WHAT THIS EXERCISE ASKS:
[a] List the kinds of conquest or invasion, by their descriptive adjective, that the passage on India's place in the world names.
[b] Write what comes next in the passage on India's place in the world, following on from its last sentence.

Scant justice is done to India’s position in the world by those European histories which recount the exploits of her invaders and leave the impression that her own people were a feeble dreamy folk, sundered from the rest of mankind by their seas and mountain frontiers. Such a picture takes no account of the intellectual conquests of the Hindus. 

Even their political conquests were not contemptible, and are remarkable for the distance, if not the extent, of the territories occupied. . . . But such military or commercial invasions are insignificant with the spread of Indian thought.

EXTRACTED RECORDS:
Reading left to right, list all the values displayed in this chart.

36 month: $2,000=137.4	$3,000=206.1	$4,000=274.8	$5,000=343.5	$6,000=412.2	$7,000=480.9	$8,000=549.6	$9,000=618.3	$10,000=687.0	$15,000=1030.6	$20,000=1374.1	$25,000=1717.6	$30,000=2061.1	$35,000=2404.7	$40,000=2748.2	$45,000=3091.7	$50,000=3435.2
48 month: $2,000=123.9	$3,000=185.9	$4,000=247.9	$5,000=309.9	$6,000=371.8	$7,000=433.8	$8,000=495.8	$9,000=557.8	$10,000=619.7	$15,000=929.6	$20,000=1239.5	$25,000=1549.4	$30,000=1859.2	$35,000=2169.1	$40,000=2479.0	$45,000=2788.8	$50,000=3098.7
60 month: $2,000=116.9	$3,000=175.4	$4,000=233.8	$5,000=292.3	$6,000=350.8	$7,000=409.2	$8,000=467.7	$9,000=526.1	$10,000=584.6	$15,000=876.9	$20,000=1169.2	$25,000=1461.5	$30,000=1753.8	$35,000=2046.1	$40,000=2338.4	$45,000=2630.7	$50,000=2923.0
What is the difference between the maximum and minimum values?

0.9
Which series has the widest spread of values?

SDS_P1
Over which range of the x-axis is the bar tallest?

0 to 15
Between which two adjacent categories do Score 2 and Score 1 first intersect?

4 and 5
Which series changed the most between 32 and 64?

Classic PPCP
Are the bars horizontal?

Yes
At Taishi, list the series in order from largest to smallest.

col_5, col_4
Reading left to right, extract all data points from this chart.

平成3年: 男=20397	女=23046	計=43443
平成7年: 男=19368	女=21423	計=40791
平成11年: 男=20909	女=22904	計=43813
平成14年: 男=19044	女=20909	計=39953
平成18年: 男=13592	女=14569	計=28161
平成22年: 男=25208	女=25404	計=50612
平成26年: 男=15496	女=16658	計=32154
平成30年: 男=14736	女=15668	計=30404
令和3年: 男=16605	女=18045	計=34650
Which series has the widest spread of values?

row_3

SOLVED TASKS:
[a] intellectual, political, military, commercial

[b]
Had Elliot been aware of several remarkable archeological discoveries of ancient Indian civilization that had just been made in Southeast Asia, he would have strengthened his position because these discoveries revolutionized awareness of India’s many significant contributions to the world beyond the one of her spiritual philosophy. The excavations in India led by Sir John Marshall further gave humanity a greater archeological surprise— the impressive remains of Mohenjo-daro and Harappa, which are known as the Indus Valley civilizations. Sir John Marhsall assigned the period from 3,100 B. C. to 2,750 B. C. as the “Golden Age of Harappa.” The interested reader may get many surprises about these excavations at Mahenjo-daro and Harappa by referring to books related to these great discoveries. We do not want to elaborate here about the magnificent archeological techniques that led to these discoveries; we only quote Sir John Marshall’s significant remarks made in 1931: 

One thing that stands out clear and unmistakable both at Mohenjo-daro and Harappa is that the civilization hitherto revealed at these two places is not an incipient civilization, but one already age-old and stereotyped on Indian soil, with many millennia of human endeavor behind. Thus India must henceforth be recognized, along with Persia, Mesopotamia and Egypt, as one of the most important areas where the civilizing processes were initiated and developed. . . . The Punjab and Sind, if not other parts of India as well, were enjoying an advanced and singularly uniform civilization of their own, closely alien but in some respects even superior to that of contemporary Mesopotamia and Egypt. 

THE SELF-PERPETUATING VEDIC RELIGION: 

“ENTIRELY NURTURED BY NATIVE AIR”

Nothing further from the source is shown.